2. Discuss the presence of attitudinal barriers in your congregation. Explore why those attitudes exist and seek ways to address and eliminate them from your congregational family.
Create an Inclusion Committee and let your congregation know that it exists. Be proactive about involving people with disabilities and their families. Extend a welcoming hand. Ask for feedback on improvements. Involve them in prayer services utilizing their strengths and comforts regarding an aliyah to the Torah, hagba (lifting the Torah), gelila (tying the Torah), or peticha (opening the Ark).

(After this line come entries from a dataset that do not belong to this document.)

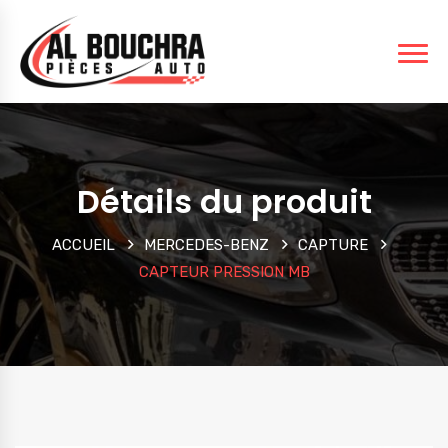
Détails du produit
ACCUEIL
MERCEDES-BENZ
CAPTURE
CAPTEUR PRESSION MB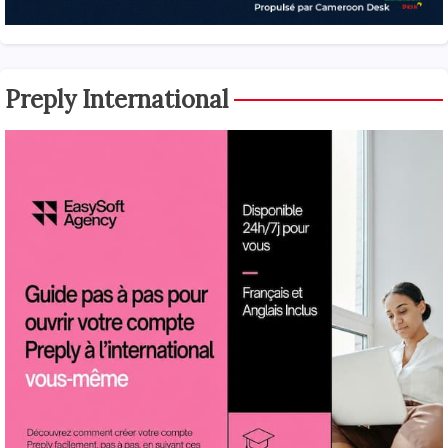
Preply International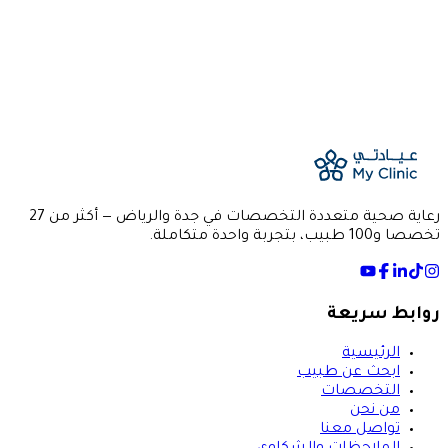
location_on
الموقع
جدة
— Al Safa
event
رعاية صحية متعددة التخصصات في جدة والرياض — أكثر من 27
تخصصا و100 طبيب، بتجربة واحدة متكاملة.
روابط سريعة
الرئيسية
ابحث عن طبيب
التخصصات
من نحن
تواصل معنا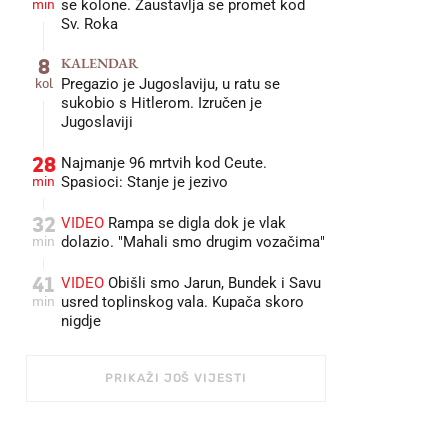
min
se kolone. Zaustavlja se promet kod
Sv. Roka
8
KALENDAR
kol
Pregazio je Jugoslaviju, u ratu se
sukobio s Hitlerom. Izručen je
Jugoslaviji
28
Najmanje 96 mrtvih kod Ceute.
min
Spasioci: Stanje je jezivo
32
VIDEO
Rampa se digla dok je vlak
min
dolazio. "Mahali smo drugim vozačima"
41
VIDEO
Obišli smo Jarun, Bundek i Savu
min
usred toplinskog vala. Kupača skoro
nigdje
PRIKAŽI JOŠ VIJESTI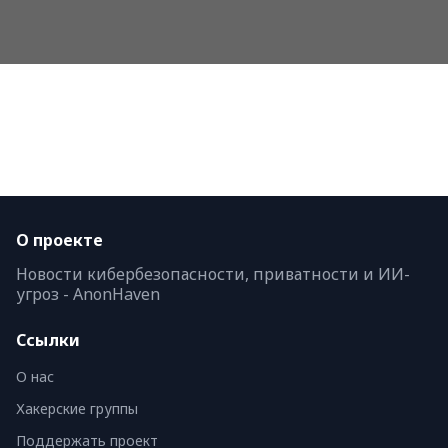
О проекте
Новости кибербезопасности, приватности и ИИ-
угроз - AnonHaven
Ссылки
О нас
Хакерские группы
Поддержать проект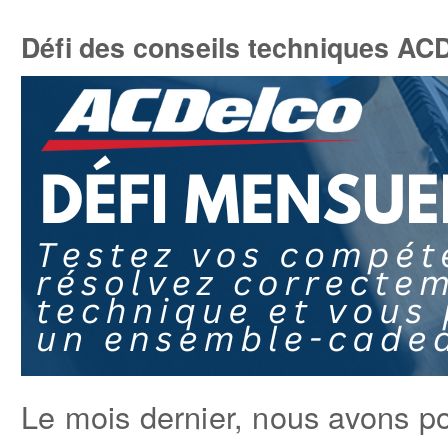
Défi des conseils techniques ACD
Le mois dernier, nous avons po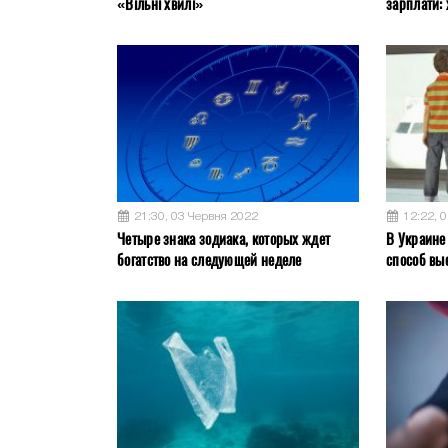
«Вільні хвилі»
зарплати: 
21:30, 03 Червня 2022
12:22, 
Четыре знака зодиака, которых ждет
В Украине
богатство на следующей неделе
способ вы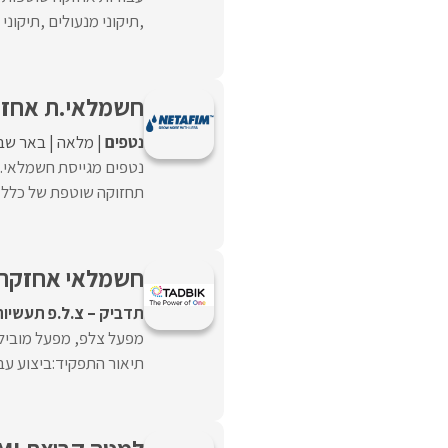
,תיקוני מנעולים ,תיקוני נגר
חשמלאי.ת אחזק
נטפים
מלאה
באר שב
נטפים מגייסת חשמלאי.ת
תחזוקה שוטפת של כלל 
חשמלאי אחזקה 
תדביק – צ.ל.פ תעשיות
מפעל צלפ, מפעל מוביל
תיאור התפקיד:ביצוע עב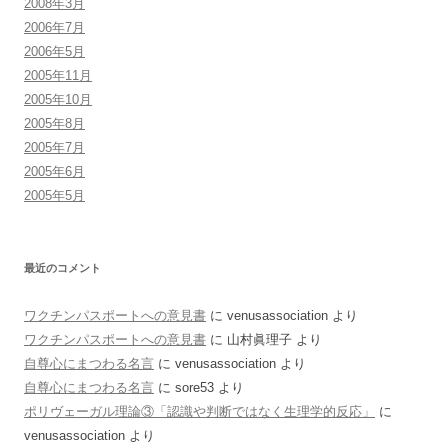
2008年3月
2006年7月
2006年5月
2005年11月
2005年10月
2005年8月
2005年7月
2005年6月
2005年5月
最近のコメント
ワクチンパスポートへの意見書
に
venusassociation
より
ワクチンパスポートへの意見書
に
山村眞理子
より
自尊心にまつわる名言
に
venusassociation
より
自尊心にまつわる名言
に
sore53
より
ポリヴェーガル理論③「認識や判断ではなく生理学的反応」
に
venusassociation
より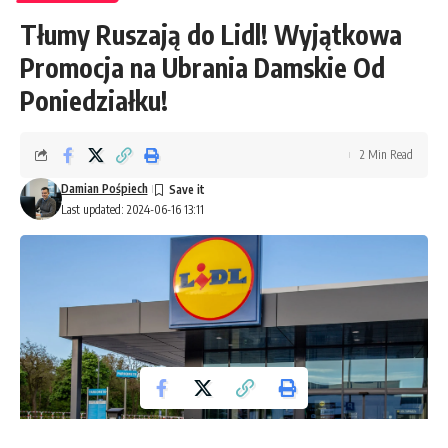
Tłumy Ruszają do Lidl! Wyjątkowa
Promocja na Ubrania Damskie Od
Poniedziałku!
2 Min Read
Damian Pośpiech
Last updated: 2024-06-16 13:11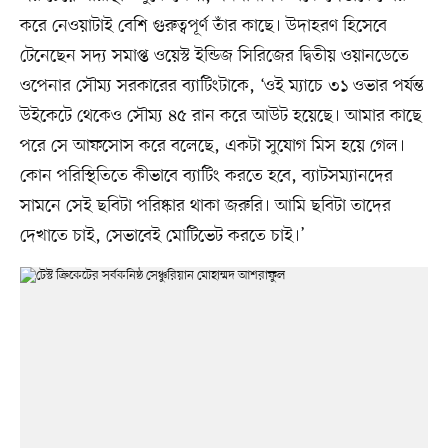
করে নেওয়াটাই বেশি গুরুত্বপূর্ণ তাঁর কাছে। উদাহরণ হিসেবে
টেনেছেন সদ্য সমাপ্ত ওয়েস্ট ইন্ডিজ সিরিজের দ্বিতীয় ওয়ানডেতে
ওপেনার সৌম্য সরকারের ব্যাটিংটাকে, ‘ওই ম্যাচে ৩১ ওভার পর্যন্ত
উইকেটে থেকেও সৌম্য ৪৫ রান করে আউট হয়েছে। আমার কাছে
পরে সে আফসোস করে বলেছে, একটা সুযোগ মিস হয়ে গেল।
কোন পরিস্থিতিতে কীভাবে ব্যাটিং করতে হবে, ব্যাটসম্যানদের
সামনে সেই ছবিটা পরিষ্কার থাকা জরুরি। আমি ছবিটা তাদের
দেখাতে চাই, সেভাবেই মোটিভেট করতে চাই।’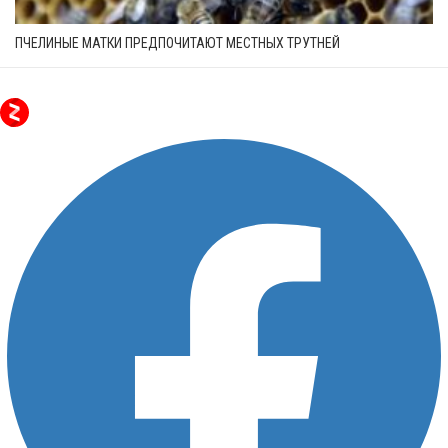
ПЧЕЛИНЫЕ МАТКИ ПРЕДПОЧИТАЮТ МЕСТНЫХ ТРУТНЕЙ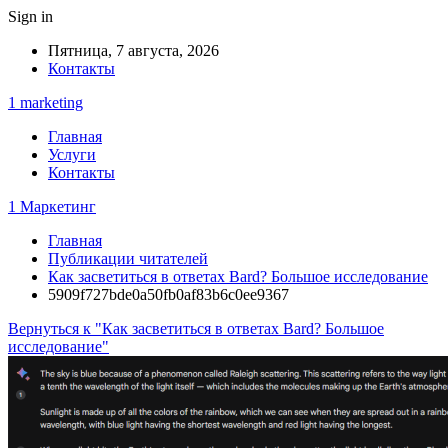
Sign in
Пятница, 7 августа, 2026
Контакты
1 marketing
Главная
Услуги
Контакты
1 Маркетинг
Главная
Публикации читателей
Как засветиться в ответах Bard? Большое исследование
5909f727bde0a50fb0af83b6c0ee9367
Вернуться к "Как засветиться в ответах Bard? Большое
исследование"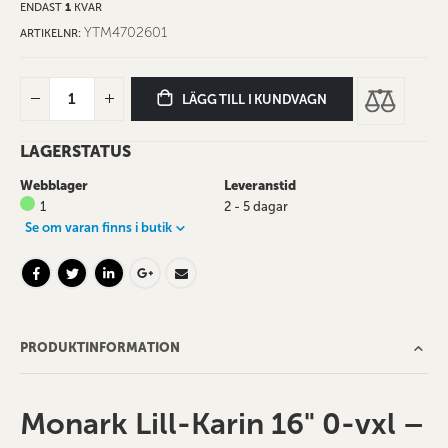
ENDAST
1
KVAR
YTM4702601
ARTIKELNR
LÄGG TILL I KUNDVAGN
LAGERSTATUS
Webblager
Leveranstid
1
2 - 5 dagar
Se om varan finns i butik
PRODUKTINFORMATION
Monark Lill-Karin 16" 0-vxl –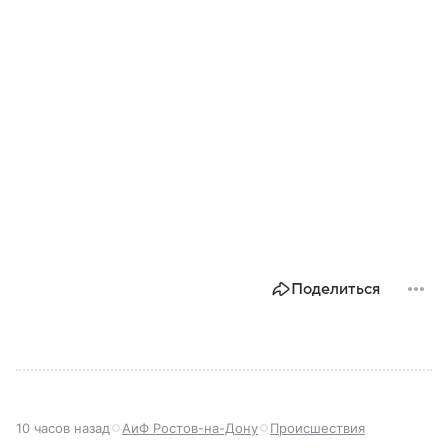
Поделиться
10 часов назад
АиФ Ростов-на-Дону
Происшествия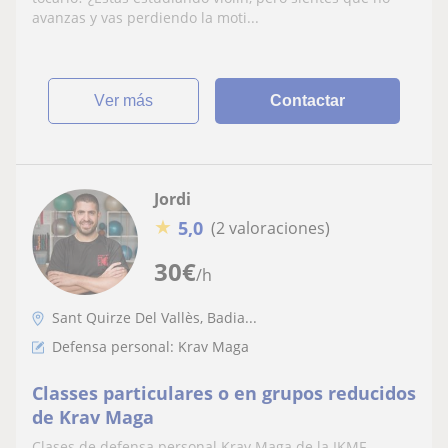
avanzas y vas perdiendo la moti...
ver más
Contactar
Jordi
★
5,0
(2 valoraciones)
30
€
/h
Sant Quirze Del Vallès, Badia...
Defensa personal: Krav Maga
Classes particulares o en grupos reducidos
de Krav Maga
Clases de defensa personal Krav Maga de la IKMF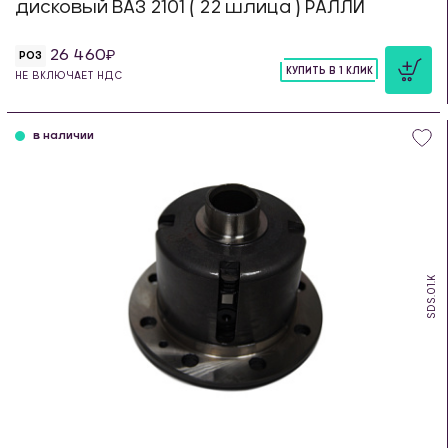
дисковый ВАЗ 2101 ( 22 шлица ) РАЛЛИ
26 460
РОЗ
КУПИТЬ В 1 КЛИК
НЕ ВКЛЮЧАЕТ НДС
шт
в наличии
SDS.01.K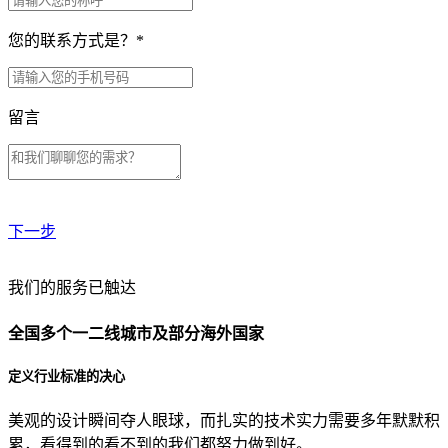
您的联系方式是？
*
留言
下一步
贵公司预算范围是？
我们的服务已触达
全国多个一二线城市及部分海外国家
贵公司的团队规模是？
定义行业标准的决心
美观的设计瞬间夺人眼球，而扎实的技术实力需要多年默默积
目前主要的营销渠道是？
累，看得到的看不到的我们都努力做到好。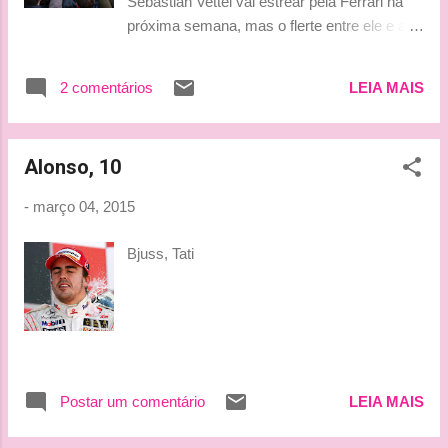
Sebastian Vettel vai estrear pela Ferrari na
próxima semana, mas o flerte entre ele e a
equipe alemã começou há muitos anos:
Stefano Domenicali, ex-chefe da escuderia
2 comentários
LEIA MAIS
italiana, fez sondagens em 2008 e 2010 Foi
em 2008 que a Ferrari sondou Sebastian
Vettel pela primeira vez. A revelação foi feita
Alonso, 10
pelo tetracampeão em entrevista ao jornal
italiano ‘La Gazzetta dello Sport’. Vettel,
-
março 04, 2015
àquela altura, estava apenas em sua
primeira temporada completa na F1 pela Toro
Bjuss, Tati
Rosso — sequer havia se mudado para a
Red Bull. Quem o contatou foi o então chefe
da escuderia italiana, Stefano Domenicali,
que voltou a sondá-lo em 2010. Depois
disso, ele inclusive chegou a visitar
Maranello em segredo entre os campeonatos
Postar um comentário
LEIA MAIS
de 2012 e 2013 para falar com o então
presidente, Luca di Montezemolo. Sua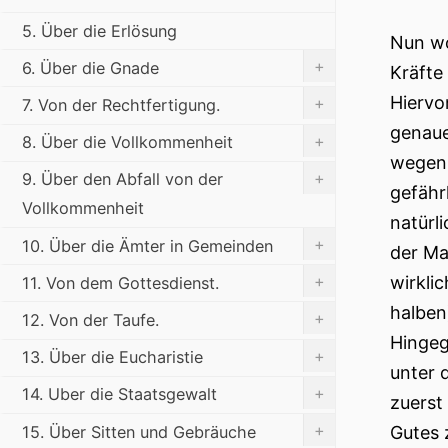
5. Über die Erlösung
Nun wo
+
6. Über die Gnade
Kräfte
Hiervo
+
7. Von der Rechtfertigung.
genaue
+
8. Über die Vollkommenheit
wegen 
+
9. Über den Abfall von der
gefähr
Vollkommenheit
natürl
+
10. Über die Ämter in Gemeinden
der Ma
+
wirkli
11. Von dem Gottesdienst.
halben
+
12. Von der Taufe.
Hingeg
+
13. Über die Eucharistie
unter 
+
14. Uber die Staatsgewalt
zuerst
+
15. Über Sitten und Gebräuche
Gutes 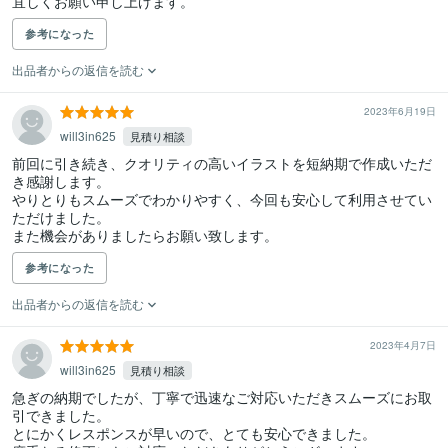
宜しくお願い申し上げます。
参考になった
出品者からの返信を読む
2023年6月19日
will3in625
見積り相談
前回に引き続き、クオリティの高いイラストを短納期で作成いただ
き感謝します。

やりとりもスムーズでわかりやすく、今回も安心して利用させてい
ただけました。

また機会がありましたらお願い致します。
参考になった
出品者からの返信を読む
2023年4月7日
will3in625
見積り相談
急ぎの納期でしたが、丁寧で迅速なご対応いただきスムーズにお取
引できました。

とにかくレスポンスが早いので、とても安心できました。
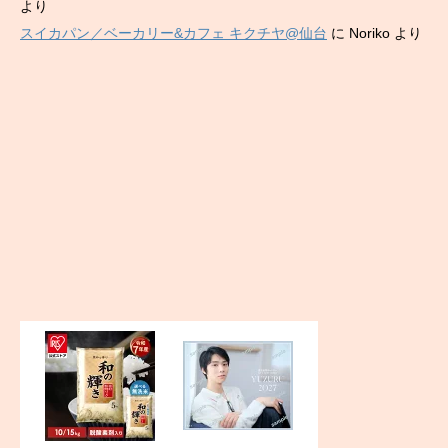
より
スイカパン／ベーカリー&カフェ キクチヤ@仙台
に
Noriko
より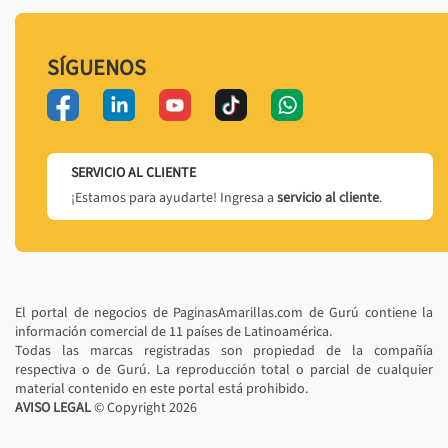
SÍGUENOS
SERVICIO AL CLIENTE
¡Estamos para ayudarte! Ingresa a
servicio al cliente
.
El portal de negocios de PaginasAmarillas.com de Gurú contiene la
información comercial de 11 países de Latinoamérica.
Todas las marcas registradas son propiedad de la compañía
respectiva o de Gurú. La reproducción total o parcial de cualquier
material contenido en este portal está prohibido.
AVISO LEGAL
© Copyright
2026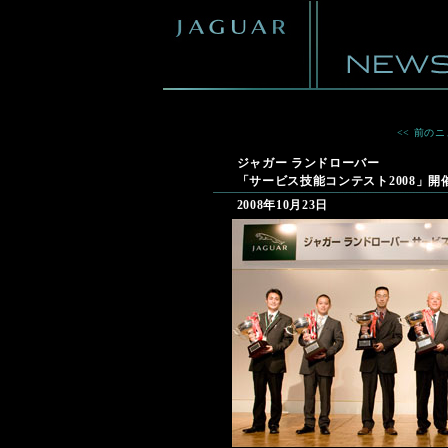
<< 前の
ジャガー ランドローバー
「サービス技能コンテスト2008」開
2008年10月23日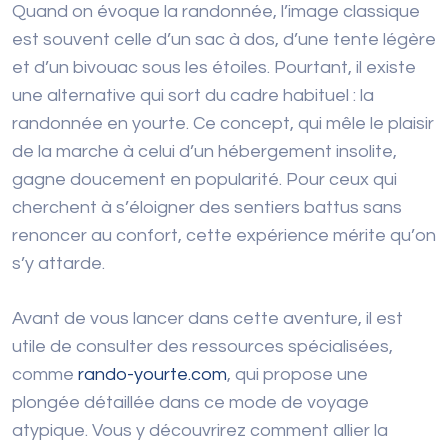
Quand on évoque la randonnée, l’image classique
est souvent celle d’un sac à dos, d’une tente légère
et d’un bivouac sous les étoiles. Pourtant, il existe
une alternative qui sort du cadre habituel : la
randonnée en yourte. Ce concept, qui mêle le plaisir
de la marche à celui d’un hébergement insolite,
gagne doucement en popularité. Pour ceux qui
cherchent à s’éloigner des sentiers battus sans
renoncer au confort, cette expérience mérite qu’on
s’y attarde.
Avant de vous lancer dans cette aventure, il est
utile de consulter des ressources spécialisées,
comme
rando-yourte.com
, qui propose une
plongée détaillée dans ce mode de voyage
atypique. Vous y découvrirez comment allier la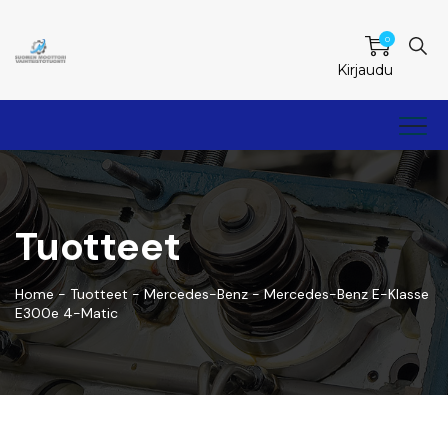
0
Kirjaudu
Tuotteet
Home
-
Tuotteet
-
Mercedes-Benz
-
Mercedes-Benz E-Klasse
E300e 4-Matic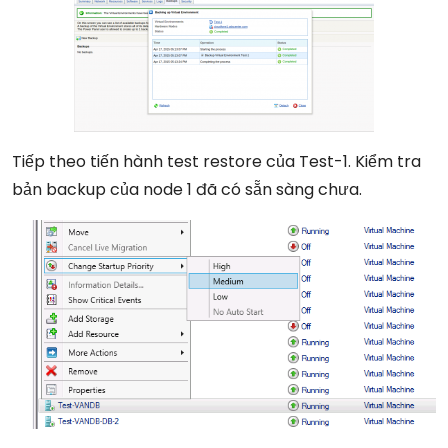
Tiếp theo tiến hành test restore của Test-1. Kiểm tra
bản backup của node 1 đã có sẵn sàng chưa.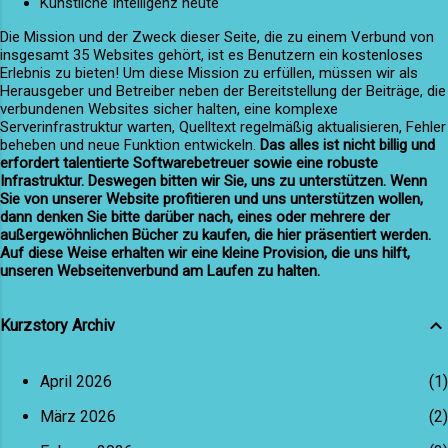
Künstliche Intelligenz heute
des Kampfes umklammerte. Dann liebte er
diese Tiere mit dankbar...
Die Mission und der Zweck dieser Seite, die zu einem Verbund von
insgesamt 35 Websites gehört, ist es Benutzern ein kostenloses
Erlebnis zu bieten! Um diese Mission zu erfüllen, müssen wir als
Herausgeber und Betreiber neben der Bereitstellung der Beiträge, die
verbundenen Websites sicher halten, eine komplexe
Serverinfrastruktur warten, Quelltext regelmäßig aktualisieren, Fehler
beheben und neue Funktion entwickeln.
Das alles ist nicht billig und
erfordert talentierte Softwarebetreuer sowie eine robuste
Infrastruktur. Deswegen bitten wir Sie, uns zu unterstützen. Wenn
Sie von unserer Website profitieren und uns unterstützen wollen,
dann denken Sie bitte darüber nach, eines oder mehrere der
außergewöhnlichen Bücher zu kaufen, die hier präsentiert werden.
Auf diese Weise erhalten wir eine kleine Provision, die uns hilft,
unseren Webseitenverbund am Laufen zu halten.
Kurzstory Archiv
April 2026
1
März 2026
2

3. Post appropriate signage indicating the location of your wheelchair accessible entrance, and disability-friendly restrooms (if there are any).
Are there signs at other doors indicating that a wheelchair-friendly entrance or bathroom exists and where it’s located? Don’t assume people will automatically know.
4. Lower your box of kippot and tallitot so that everyone, including people in wheelchairs, can reach them.
While they shouldn’t be on the top shelf (obviously, they shouldn’t be on the floor), place them somewhere everyone can reach, such as a tabletop.
5. Place cups at a wheelchair accessible height near the water fountain to make drinking water available for all.
This is pretty self-explanatory.
The full “Disability Inclusion Resource Guide for Rabbis” can be read and downloaded at www.yachad.org/resourceguide.